== What you should do ==
Pictures stay out, but every line of the data is copied exactly.

== Data segment ==
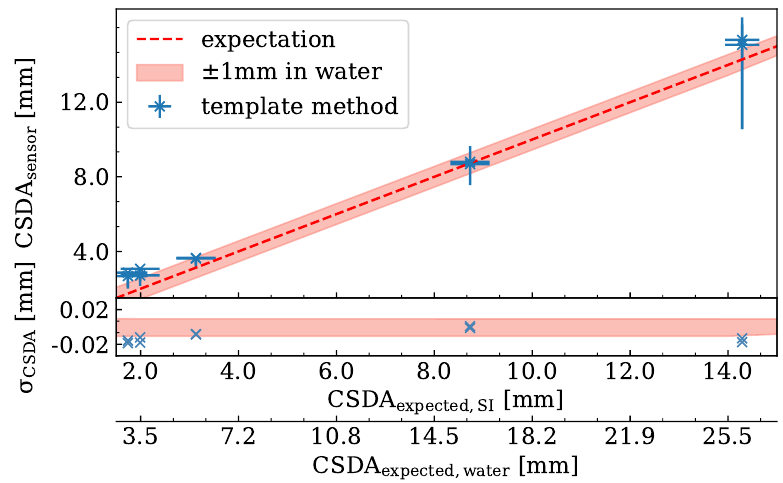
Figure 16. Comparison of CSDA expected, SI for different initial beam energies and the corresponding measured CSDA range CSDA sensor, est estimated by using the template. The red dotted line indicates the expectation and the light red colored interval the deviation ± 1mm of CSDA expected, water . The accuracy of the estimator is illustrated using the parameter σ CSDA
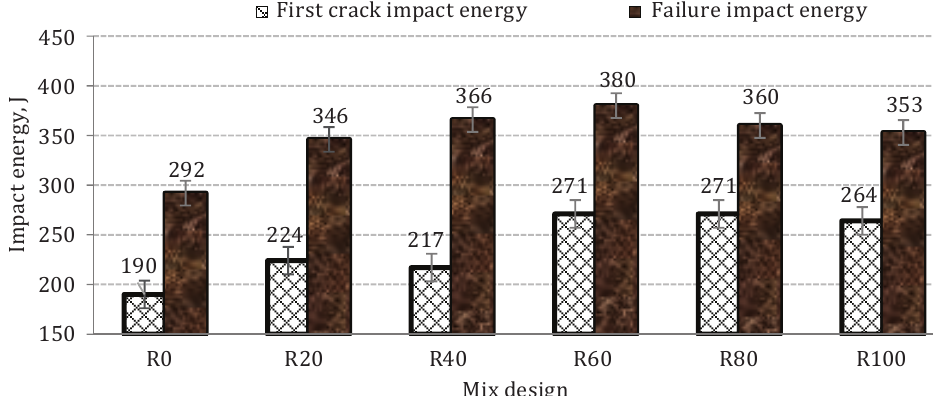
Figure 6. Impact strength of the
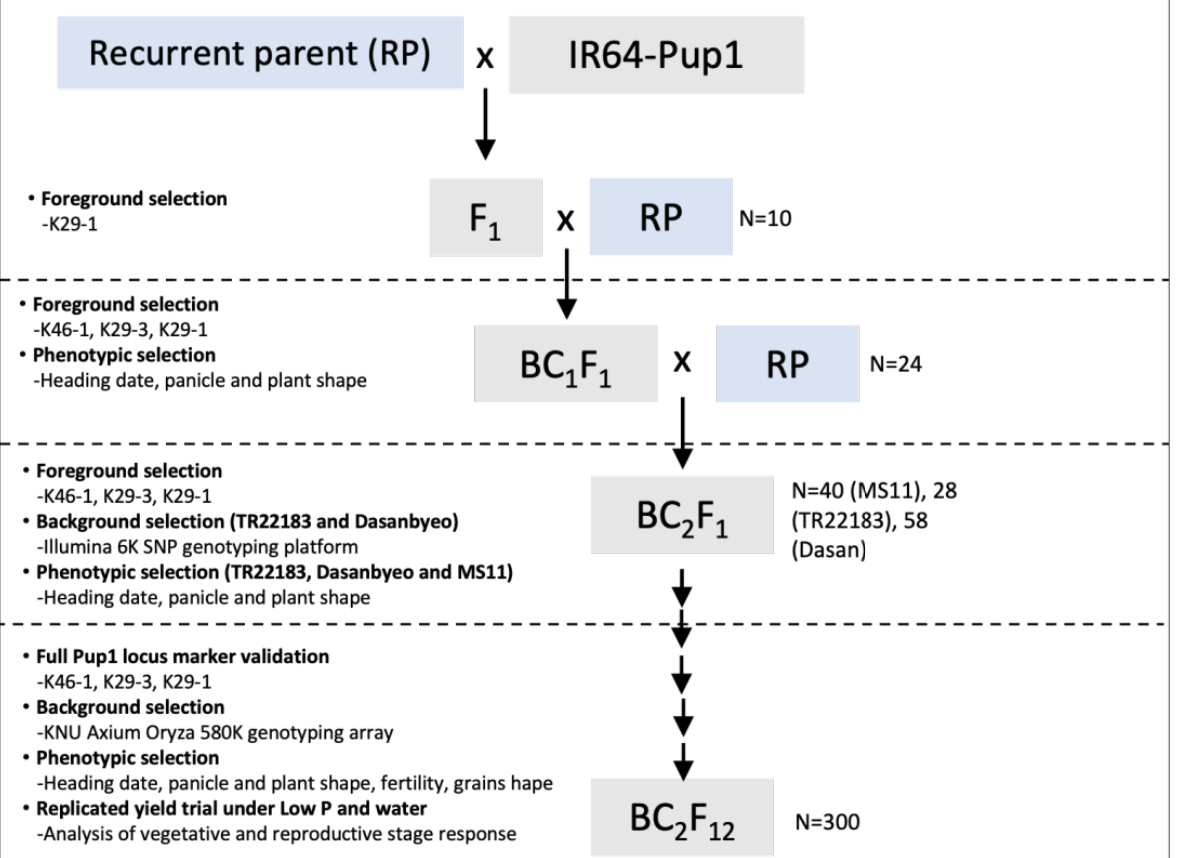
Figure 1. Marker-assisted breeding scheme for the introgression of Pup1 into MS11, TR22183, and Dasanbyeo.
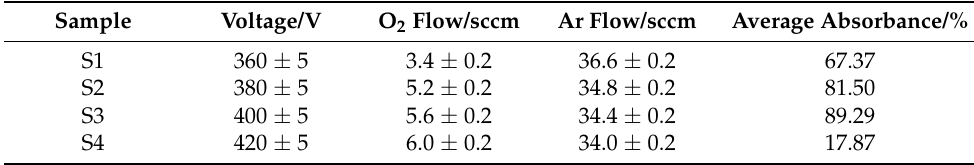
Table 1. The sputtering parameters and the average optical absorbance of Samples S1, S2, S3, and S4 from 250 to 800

== Written solution ==
Figure 16. Comparison of CSDA expected, SI for different initial beam energies and the corresponding measured CSDA range CSDA sensor, est estimated by using the template. The red dotted line indicates the expectation and the light red colored interval the deviation ± 1mm of CSDA expected, water . The accuracy of the estimator is illustrated using the parameter σ CSDA
Figure 6. Impact strength of the
Figure 1. Marker-assisted breeding scheme for the introgression of Pup1 into MS11, TR22183, and Dasanbyeo.
Table 1. The sputtering parameters and the average optical absorbance of Samples S1, S2, S3, and S4 from 250 to 800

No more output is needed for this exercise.